Ten-minutes into watching Joaquin Phoenix’s Arthur Fleck cower, twitch, and bumble across the screen and through the urban decay of his world, I began wondering how writers Todd Phillips and Scott Silver were going to twist this tortured soul into the Clown Prince of Crime. But this Joker isn’t the zany, plot-hatching crime boss that Jack Nicholson and Heath Ledger embodied so memorably in Christopher Nolan’s 2008 film, The Dark Knight. This Joker is one of society’s untouchables who, through a series of misfortunes, discoveries and impulses, blunders his way into the persona of chaos that continues to unnerve and tantalize us. In its depiction of Fleck’s quixotic descent, Joker is as much about the spectators as it is about its tragic spectacle.
Most akin in technique and tone to Martin Scorsese’s Taxi Driver (1976), Joker is set in a Regan-era-esque Gotham, where millionaires thrive, mental health services are slashed, and masses of the poor are left to languish on sidewalks and holed away in shabby apartments. One such peon is Arthur Fleck, a clown for hire and target for the displaced rage of just about everybody. He’s got a weary counselor who perfunctorily listens to his gripes, and a bag full of psychotropics, which keep a quavering lid on the urges roiling inside him.

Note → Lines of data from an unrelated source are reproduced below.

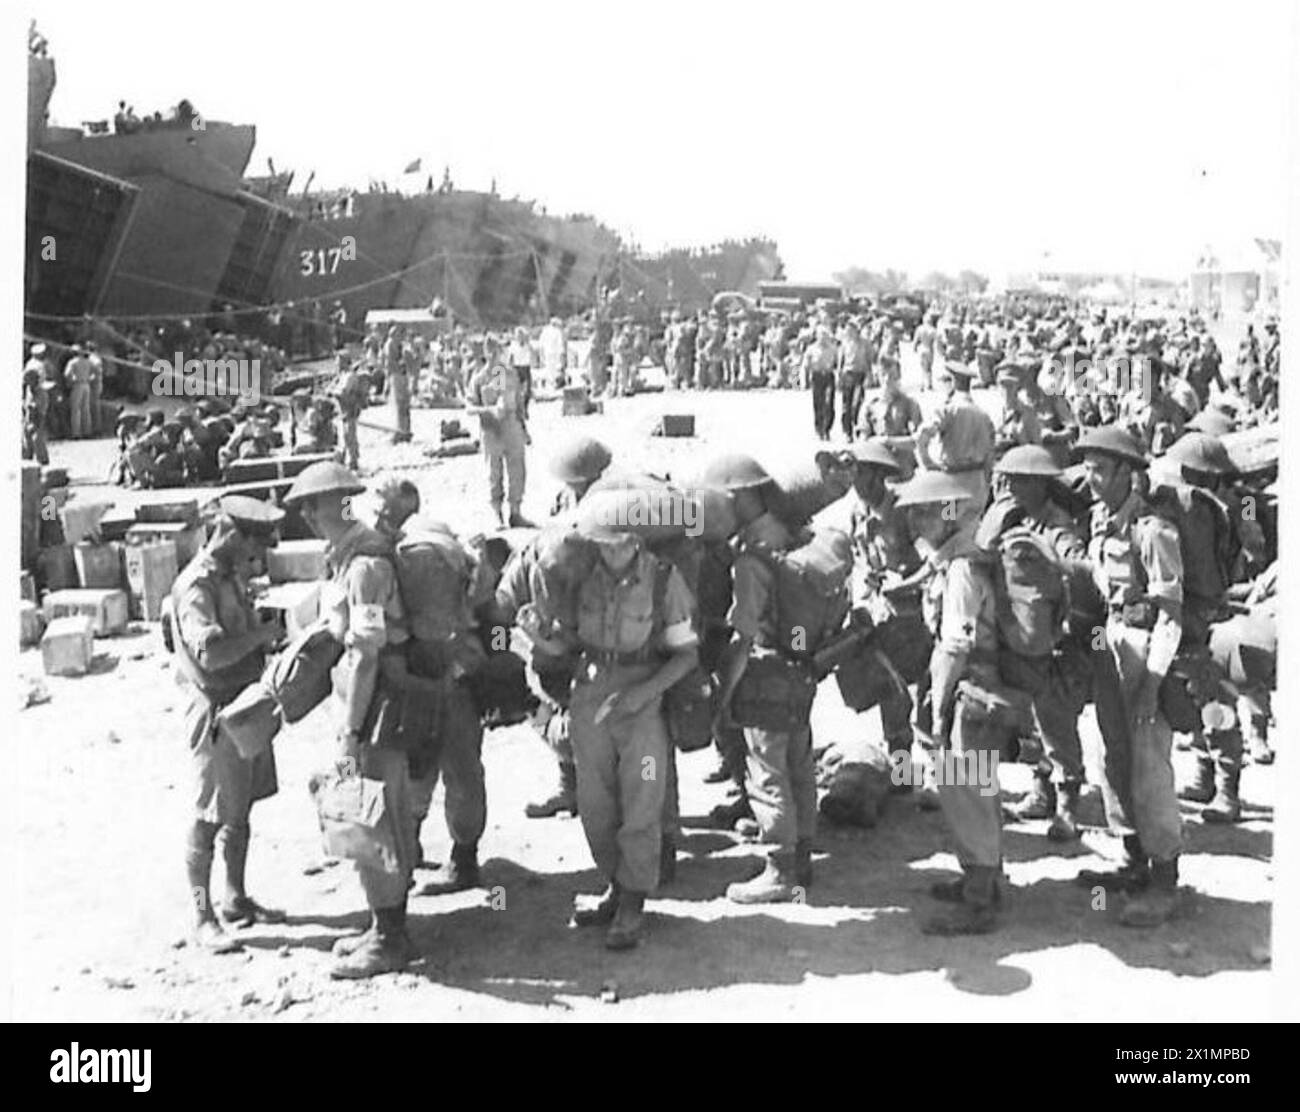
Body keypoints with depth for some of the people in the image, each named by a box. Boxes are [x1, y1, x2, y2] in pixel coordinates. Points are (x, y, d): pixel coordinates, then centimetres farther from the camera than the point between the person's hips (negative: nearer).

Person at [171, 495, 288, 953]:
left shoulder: (231, 576, 12)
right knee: (210, 817, 0)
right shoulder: (196, 586, -19)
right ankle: (203, 918, 8)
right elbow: (209, 653, -32)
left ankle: (237, 899, 29)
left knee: (240, 811, 17)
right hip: (217, 711, -9)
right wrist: (261, 634, -24)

Yet fits of laughter erupt from him; his efforts to choke them down epitomize his white-knuckled existence. His misplaced dreams of being a standup comic are stymied by his stage fright, awkwardness, and off-kilter attempts at humor. The pervading grotesqueness of the film is ameliorated only by Hildur Guðnadóttir‘s cello, which lends an empathic auditory angel to Fleck’s reedy, tremulous voice.
It is gut wrenching and uncomfortable, watching Fleck try and fail to entertain audiences, neighbors and passersby. And here’s the metatextual irony at work in Joker: we’ve come to be entertained, like Fleck’s beleaguered Gothamite audience, but we end up disgusted, regarding Fleck with pity, at best. Indeed, the pathos Fleck evokes so overwhelms it makes us want to run out of the theater. When we bought our tickets, we anticipated the films degenerative arc, but the filmmakers push us just about to the edge of leaving before violence breaks out of Fleck like one of his bizarre cackles. And we feel compelled to stay — and watch.
Fleck’s homicidal moments come almost as a relief. Fleck processes them in a private, wordless dance where he becomes fluid and graceful. More ballet than method acting, Phoenix’s physical performance transitions Fleck into the sinister, sadist clown, Joker. Still no criminal mastermind, Joker is buffoonish in his murderous stalking and scrambling around Gotham. Yet his heinous acts of bloodshed garner him the attention and laud of fellow malcontents.
It’s this turn that problematizes the film on several levels. In Hollywood films, where the mentally ill are either sages or serial killers, this film opts for the latter. In doing so, Joker depicts yet another stigmatizing portrait of people with mental illness who, statistically, are violent only to themselves. With that said, the mentally ill are uncomfortable to be around and in the face of this discomfort, the members of society flee from and ostracize them. Systems of care falter or exacerbate. In isolation and disconnection, these individuals often remain unknown and act out in ways that make connecting with them difficult if not impossible. So too is Arthur Fleck, for at the center of a throng of warped admirers he’s merely the masked figure in a tableau, his smile a rouge of his own blood.
Critics have panned Joker for its lack of humor and homages to 1970s cult film favorites. They’ve also reacted against the film’s illusive or absent message. But in doing so, they’ve missed the point of this psychological thriller, which merely borrows comic book material to make its societal comment. In its conclusion, the film shows its moral core, addressing the problem of evil—a topic befuddling theologians and philosophers alike.
In the face of societal problems, media moralizes, counselors offer platitudes, politicians mischaracterize in ways that are hurtful and dismissive, and average denizens disengage or exalt extremes. In the same way that Jack Ritchie’s “For All the Rude People” prompts us to consider how we treat others, Joker forces us to confront how we see (or don’t see) the mentally marginalized.